On the one hand I can understand your reasoning. Thinking of the mouse, of corse a double press interaction seems like the most natural thing. However, with the mouse users have learned this behaviour for tens of years.
Double press on a keyboard key, however, usually is expected to duplicate the pressed key. You pointed out quite rightly, that with functional keys, there is no inherit meaning. Looking at it that way, you could potentially leverage these keys for addional functionality. They main problem I see is that it will be hard to get users to learn these functionalities soley for your application.

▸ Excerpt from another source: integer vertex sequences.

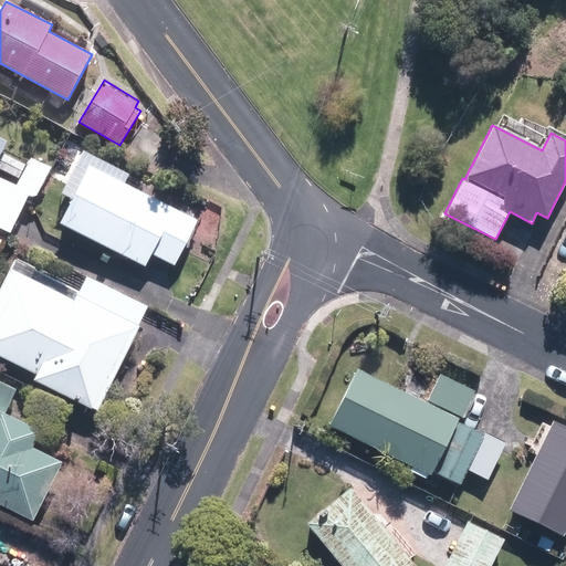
[(24,163),(0,150),(0,169),(16,178),(24,163)]
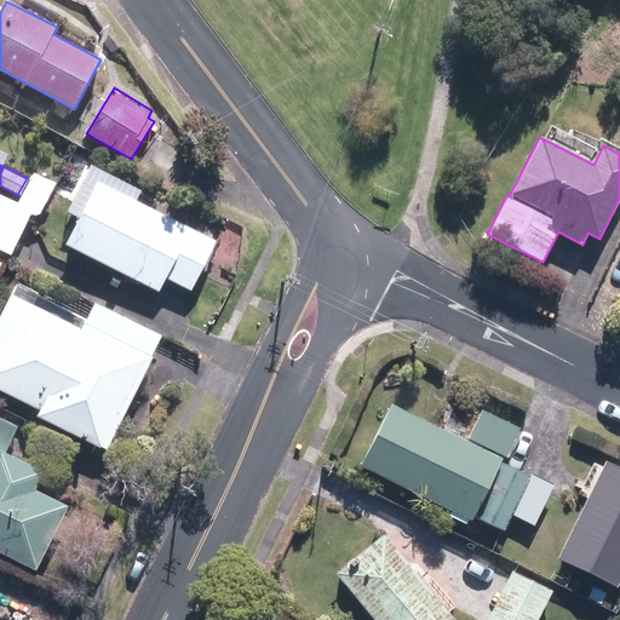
[(67,246),(159,291),(165,277),(191,291),(213,246),(188,233),(191,227),(138,200),(142,190),(90,166),(84,177),(86,178),(68,214),(79,219),(67,246)]
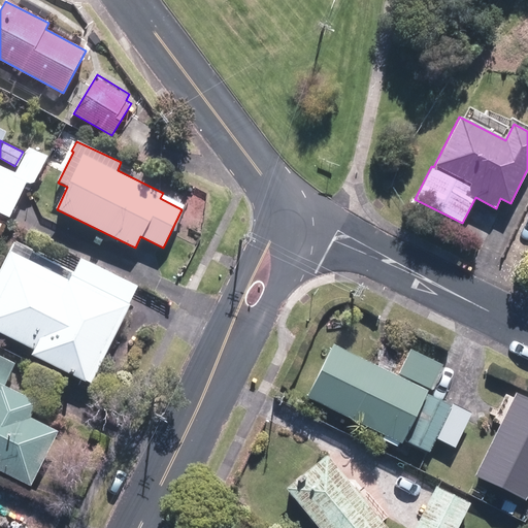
[(37,159),(24,152),(15,169),(29,176),(37,159)]
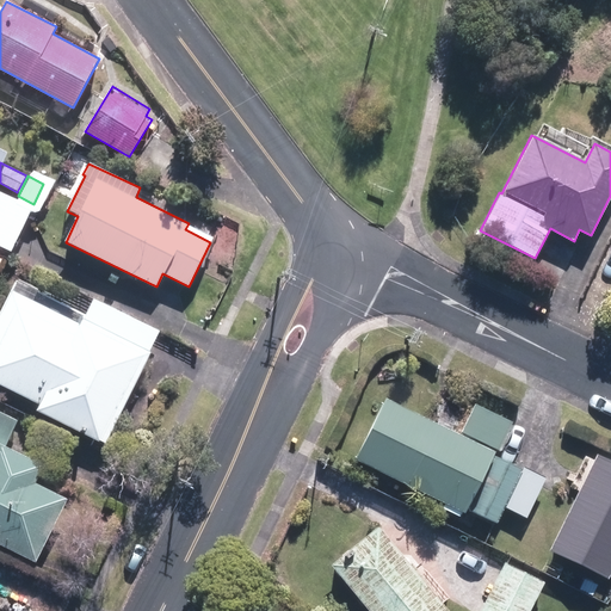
[(37,408),(106,443),(161,331),(93,296),(80,322),(34,300),(39,287),(19,276),(0,313),(0,383),(39,403),(37,408)]
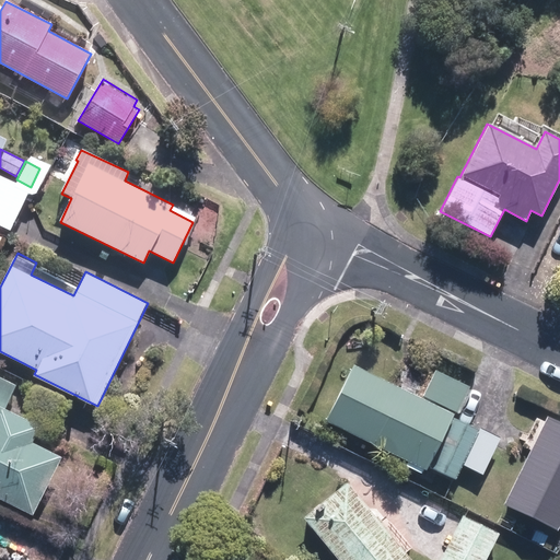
[(323,418),(423,468),(452,411),(351,360),(323,418)]
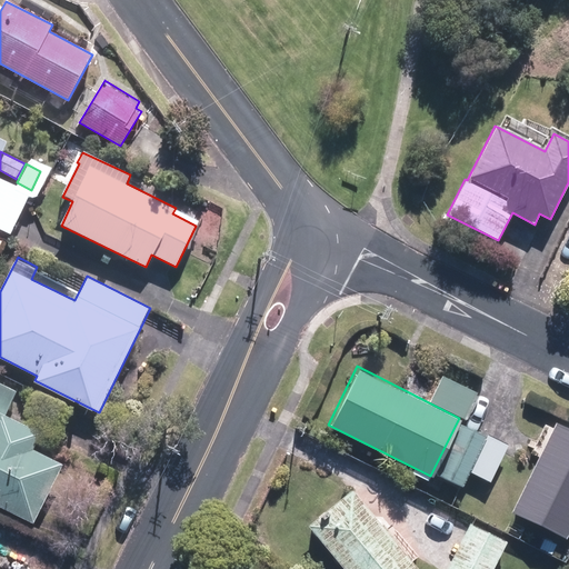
[(431,402),(465,418),(477,391),(443,376),(431,402)]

Most casual users struggle even with keyboard-shortcut combinitions that go beyond ctrl+x/c/v/s
. And this is where your target audience comes in. Looking at features of code editors that I really like, for instance selecting several simultaneous code lines with the cursor and writing in all lines at once is one such feature that certainly is desired by the target group and many users are willing to learn those keyboard commands. The more casual computer users in your audience, the harder it will be to push for such an innovative feature to be adapted.
(example of a code editor that let's you write on two lines simultaneously, editor here is Sublime)
Another potential problem is how operating systems handle double keypress detection. Windows, for example, let's you set a time interval after which to trigger a second key press for when a keyboard key stays pressed. In how far these detections extend to control keys is one problem, the other is this: Personally, I tend to hold the ctrl key down between copying and pasting via ctrl+c and ctrl+v. How will your application know not to interpret this as a double-ctrl keypress? The same goes for writing capital letters with shift pressed.
All in all I like your approach to pushing a very, very common input method further, but some of the established usage patterns might complicate the implementation or cause more usability issues than it adds value. What I'd really advise is to make prototypes, if possible, and test around with it.
If you are dead set on trying it, one other thing I would suggest is to make those double press features something that brings up a dialog or auto-complete hint before actually doing anything. For example, you highlight a word and double press your combinition for delete
. Instead of making this delete the word, have an auto-complete with a "Really delete?" come up next to the cursor and pressing enter will accept the delete action. This will reduce false positive activation of the short-cut feature and still make users that accidentally press it aware of the possibility.
(example of autocompletion in Aptana)
Like with this auto-complete, but in a way that instead of suggesting words (or actions) from text input, your context dialog comes up after double key press.